Anti-government protests in Iran get augmented across the country with all the more demonstrators participating in the agitations. The photo was clicked in Tehran on Tuesday. -Guardian.
Thousands of people are feared dead following a severe crackdown on anti-government protests in Iran, as families abroad receive harrowing reports from those still inside the country.
Describing the situation in their first calls home in several days, Iranians have spoken of extensive death and destruction.
An Iranian security official has told a news agency that the death toll could be around 2,000 people, including security personnel.
Human rights groups have raised alarms over reports that one protester, Erfan Soltani, is due to be executed tomorrow, with some describing the case as unprecedented in its speed.
Protests have been ongoing for several weeks. State media claimed that demonstrations had calmed last night, but the BBC has received footage from citizens reporting that reporting that protests continued in multiple locations across the country.
In response to the crackdown, US President Donald Trump has announced that countries conducting business with Iran could face a 25% tariff on trade with the United States.

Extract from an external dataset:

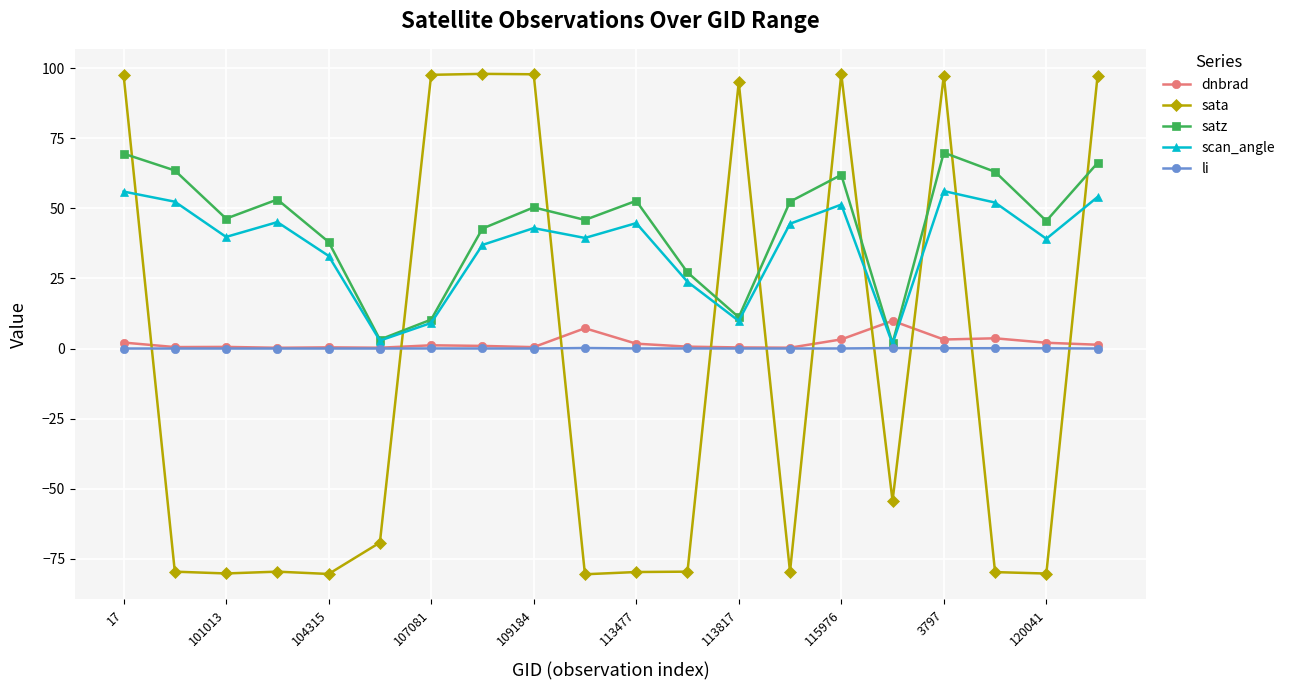

Which series has the largest range (max minus min)?

sata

Officials have told CBS News that the President has been briefed on a range of military and covert options, and his national security team is expected to meet later to discuss potential interventions.
Although some Iranians have been able to contact family members abroad, an ongoing internet blackout is hindering the verification of information from inside the country.

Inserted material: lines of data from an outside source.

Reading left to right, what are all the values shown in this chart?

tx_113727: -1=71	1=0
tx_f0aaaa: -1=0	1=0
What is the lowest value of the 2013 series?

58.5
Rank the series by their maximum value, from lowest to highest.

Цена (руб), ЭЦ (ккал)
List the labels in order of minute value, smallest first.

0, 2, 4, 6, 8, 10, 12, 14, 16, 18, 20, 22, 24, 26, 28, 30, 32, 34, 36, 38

President Trump's typically all-caps social media post on Tuesday has raised the stakes dramatically.
Spurring on Iranian protestors, urging them to take over Iranian institutions and log the names of their "killers and abusers", sounded like the words of a president convinced that the Iranian regime could soon fall.
And his post contained the clearest hint yet that Mr Trump is set on some kind of direct intervention.
HELP IS ON ITS WAY:
US President Donald Trump has urged Iranian anti-government protesters to "keep protesting", saying "help is on its way"
At the weekend, Trump suggested he might be willing to pursue diplomatic channels, following what he described as an Iranian offer of talks.
But it seems diplomacy has, for now, been set aside.
"I have cancelled all meetings with Iranian officials until the senseless killing of protesters STOPS," he wrote on Truth Social.
Online, all-caps threats are a familiar feature of this president's leadership style, and he hasn't always followed through.
But having promised to come to the rescue of Iranian protesters, and with hundreds - perhaps thousands - of them now dead, Donald Trump appears to have made up his mind.
It's hard to see him backing down now.
Meanwhile, the virtual US Embassy for Iran warned American citizens on 12 January to leave the country immediately as nationwide protests escalate, reports Anadolu Agency.
"Leave Iran now," the embassy said in a security alert, urging US nationals to plan their departure without assistance from the US government. "If you cannot leave, find a secure location within your residence or another safe building," the advisory added.
The warning also urged Americans in Iran to anticipate continued internet outages, plan alternative communications, and, "if safe to do so, consider departing Iran by land to Armenia or Türkiye."
EU DISCUSSING FRESH SANCTIONS ON IRAN, OFFICIALS SAY:
After threatening to do so yesterday, European Commission President Ursula von der Leyen announced Brussels would "swiftly" propose new sanctions on Iran over its crackdown on protesters.
"The rising number of casualties in Iran is horrifying. I unequivocally condemn the excessive use of force and continued restriction of freedom," von der Leyen wrote on X.
"Further sanctions on those responsible for the repression will be swiftly proposed. We stand with the people of Iran who are bravely marching for their liberty," she said.
She added that the European Union had already listed the Islamic Revolutionary Guard Corps under its "human rights sanctions regime".
Moreover, EU foreign policy chief Kaja Kallas also reiterated that the European bloc was currently discussing putting additional sanctions on the country.
Many experts trace the causes of Iran's dire economic woes, the initial trigger of the protests more than two weeks ago, to international sanctions from European and North American countries.
IRAN'S NOBEL LAUREATE SHIRIN EBADI WARNS OF 'ORGANISED KILLING':
Iranian Nobel Peace Prize laureate Shirin Ebadi has accused Iranian authorities of attempting to conceal a deadly crackdown on protesters by cutting internet access and suppressing information.
In a post on Instagram, Ebadi said the shutdown of communications and alleged intimidation of witnesses pointed to an effort by Iran's government to "kill in silence and then erase it".
Ebadi called out a pattern of "organised killing" carried out under the cover of internet blackouts. She also demanded the internet's immediate restoration, and an independent international investigation into the bloodshed.